Imagine 2 teams with slightly different strategies in terms of applying their superior financial resources; in other words, imagine 2 teams who have exactly the financial resources of the Yankees. One team's strategy is to use all its resources to win 110 games a year; let's call this team the Bosses. The second team's strategy is to hold back a bit and try to win 95 games a year, enough to make the playoffs; let's call them the Crapshoots. In this thought experiment, each season both teams win their target number of games, and meet each year in either the League Division or League Championship Series. The Bosses are always the top seed.
The numbers of 110 and 95 wins were not pulled from my ass, but rather come from the following passage of a Bob Klapisch article that articulated an oft-repeated theme, which is that once you get into the playoffs whether you win is pretty much a matter of luck:
"If nothing else, the Yankees figure they’re good enough to win 95 games right now, even with A.J.Burnett and Phil Hughes in the same rotation. That puts them in the playoffs. Once there, remember what Billy Beane once said about October’s crapshoot....There’s no need - no point, actually - in building a 110-win roster....'The idea now, for all of us, is just get there,' said a rival GM."This attitude is absurd. When the Bosses and Crapshoots meet in the Division Series, each team has approximately the following odds of winning the series:
- Bosses: 69.5%
- Crapshoots: 30.5%
If they were to meet in the League Championship Series, the odds shift slightly in the Bosses' favor:
- Bosses: 71.9%
- Crapshoots: 28.1%
Now, a reasonable question is, do these log5-calculated odds reflect reality? We cannot test these precise numbers - there has never been one postseason series between teams with 110-52 and 95-67 records, and we would need numerous such series to form a sample size. However, to get a reasonably large enough sample size to test this out, I looked for all postseason series in which the difference between the winning percentages of the favorite and underdog are in the range of .07 to .115; this should get all series where the favorite-underdog matchup is similar to that of Bosses vs. Crapshoots.
Note: The odds in each of these series would have been slightly different based upon the exact differences in team wins, whether it is a 5- or 7-game series, and the home-away format of the series; but for what we are estimating these differences are insignificant.
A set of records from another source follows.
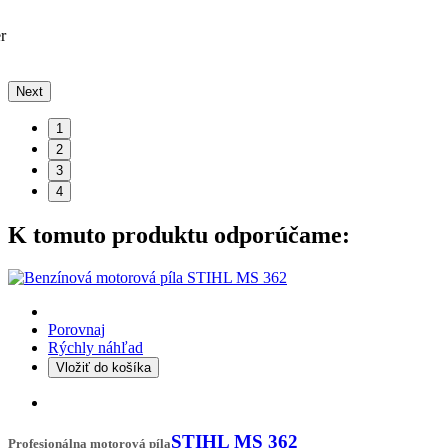
Next
1
2
3
4
K tomuto produktu odporúčame:
Porovnaj
Rýchly náhľad
Vložiť do košíka
STIHL MS 362
Profesionálna motorová píla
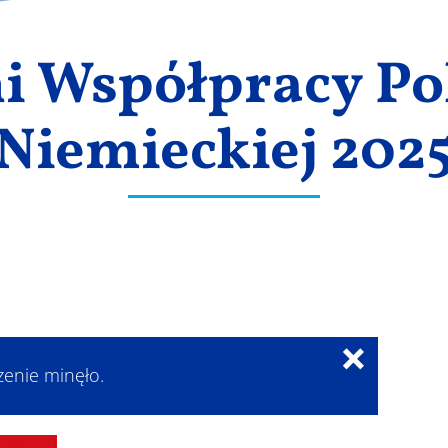
ni Współpracy Po
Niemieckiej 202
×
zenie minęło.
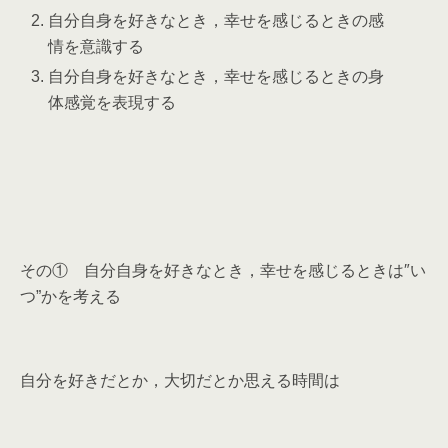
自分自身を好きなとき，幸せを感じるときの
感
情
を意識する
自分自身を好きなとき，幸せを感じるときの
身
体感覚
を表現する
その① 自分自身を好きなとき，幸せを感じるときは″い
つ”かを考える
自分を好きだとか，大切だとか思える時間は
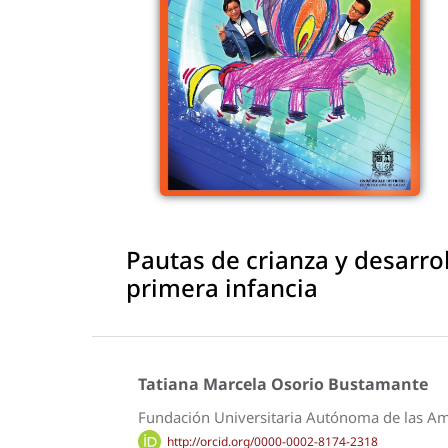
Pautas de crianza y desarro
primera infancia
Tatiana Marcela Osorio Bustamante
Fundación Universitaria Autónoma de las Amé
http://orcid.org/0000-0002-8174-2318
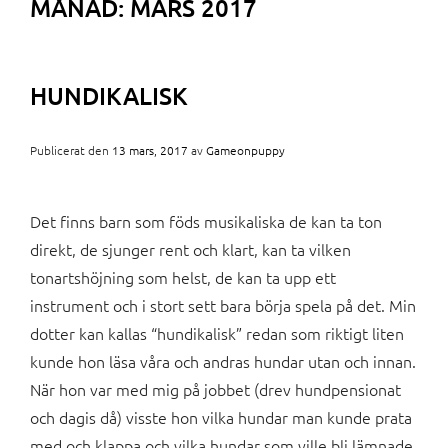
MÅNAD:
MARS 2017
HUNDIKALISK
Publicerat den
13 mars, 2017
av
Gameonpuppy
Det finns barn som föds musikaliska de kan ta ton
direkt, de sjunger rent och klart, kan ta vilken
tonartshöjning som helst, de kan ta upp ett
instrument och i stort sett bara börja spela på det. Min
dotter kan kallas “hundikalisk” redan som riktigt liten
kunde hon läsa våra och andras hundar utan och innan.
När hon var med mig på jobbet (drev hundpensionat
och dagis då) visste hon vilka hundar man kunde prata
med och klappa och vilka hundar som ville bli lämnade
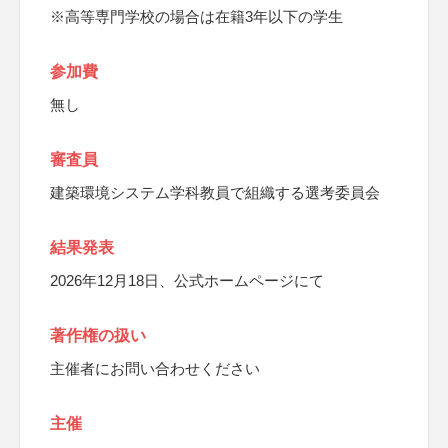
※高等専門学校の場合は在籍3年以下の学生
参加費
無し
審査員
建築環境システム学科教員で組織する選考委員会
結果発表
2026年12月18日、公式ホームページにて
著作権の扱い
主催者にお問い合わせください
主催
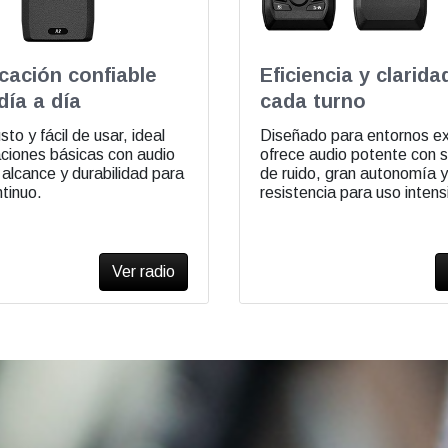
ación confiable
Eficiencia y clarida
día a día
cada turno
to y fácil de usar, ideal
Diseñado para entornos ex
ciones básicas con audio
ofrece audio potente con 
 alcance y durabilidad para
de ruido, gran autonomía y
ntinuo.
resistencia para uso intens
Ver radio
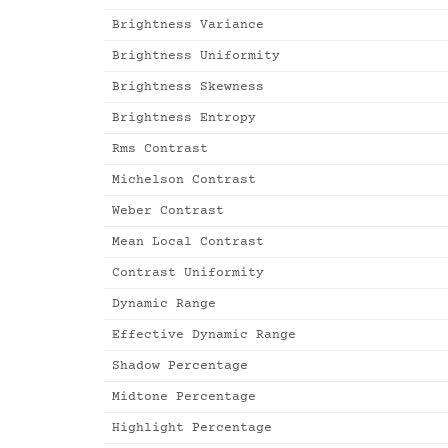
Brightness Variance
Brightness Uniformity
Brightness Skewness
Brightness Entropy
Rms Contrast
Michelson Contrast
Weber Contrast
Mean Local Contrast
Contrast Uniformity
Dynamic Range
Effective Dynamic Range
Shadow Percentage
Midtone Percentage
Highlight Percentage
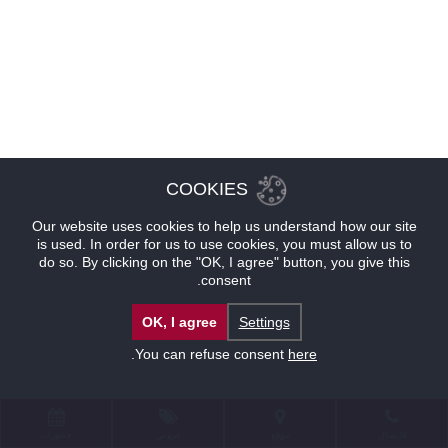
COOKIES
Our website uses cookies to help us understand how our site
is used. In order for us to use cookies, you must allow us to
do so. By clicking on the "OK, I agree" button, you give this
consent.
OK, I agree
Settings
.
You can refuse consent
here
للإتصال
موقع
عروض
حجوزات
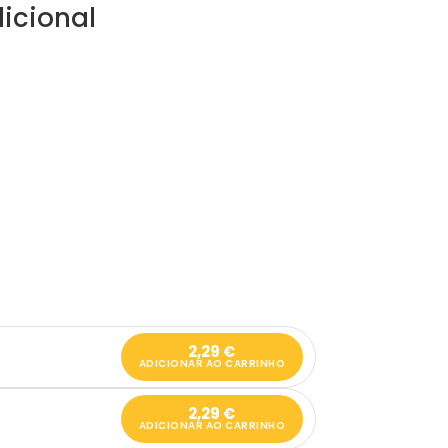
icional
2,29
€
ADICIONAR AO CARRINHO
2,29
€
ADICIONAR AO CARRINHO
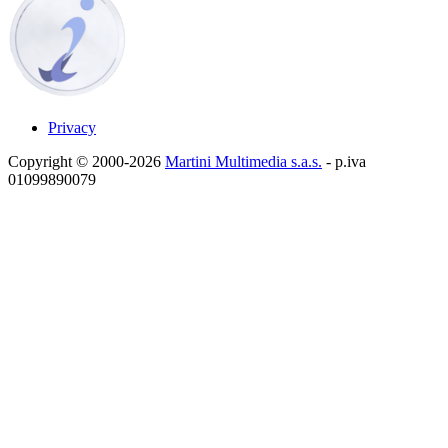
Privacy
Copyright © 2000-2026
Martini Multimedia s.a.s.
- p.iva
01099890079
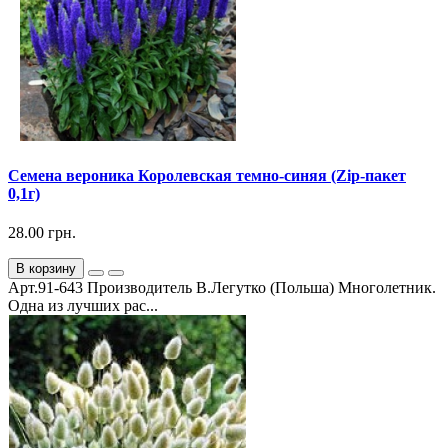
Семена вероника Королевская темно-синяя (Zip-пакет
0,1г)
28.00 грн.
В корзину
Арт.91-643 Производитель В.Легутко (Польша) Многолетник.
Одна из лучших рас...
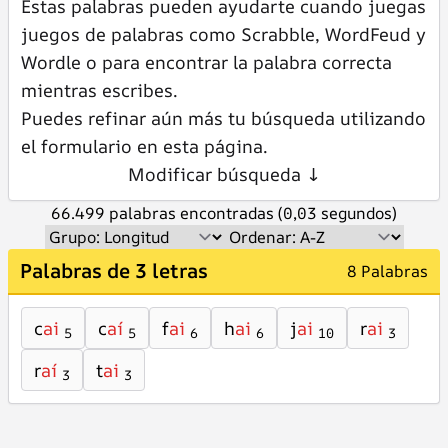
Estas palabras pueden ayudarte cuando juegas
juegos de palabras como Scrabble, WordFeud y
Wordle o para encontrar la palabra correcta
mientras escribes.
Puedes refinar aún más tu búsqueda utilizando
el formulario en esta página.
Modificar búsqueda ↓
66.499 palabras encontradas (0,03 segundos)
Palabras de 3 letras
8 Palabras
c
ai
c
aí
f
ai
h
ai
j
ai
r
ai
5
5
6
6
10
3
r
aí
t
ai
3
3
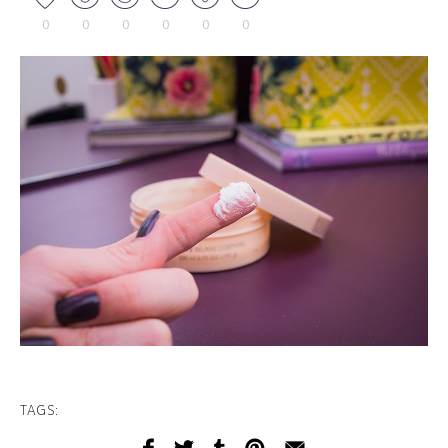
0
0
0
0
0
0
TAGS:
In MLB history there have been 40 such series. This is not a huge sample size, but it is large enough that if the log5 odds are correct and if more than mere luck is involved, we could expect the better teams to have won in the range of 60-80% of the series.
Which is what happened: the favorites won 29 of the series, 72.5% of them. Winning in the postseason is not entirely due to luck; talent clearly is a huge factor.
So as a fan, given these numbers and facts, would you rather have the Yankees continue to run their business a la the Bosses? Or would you like them to become the Crapshoots?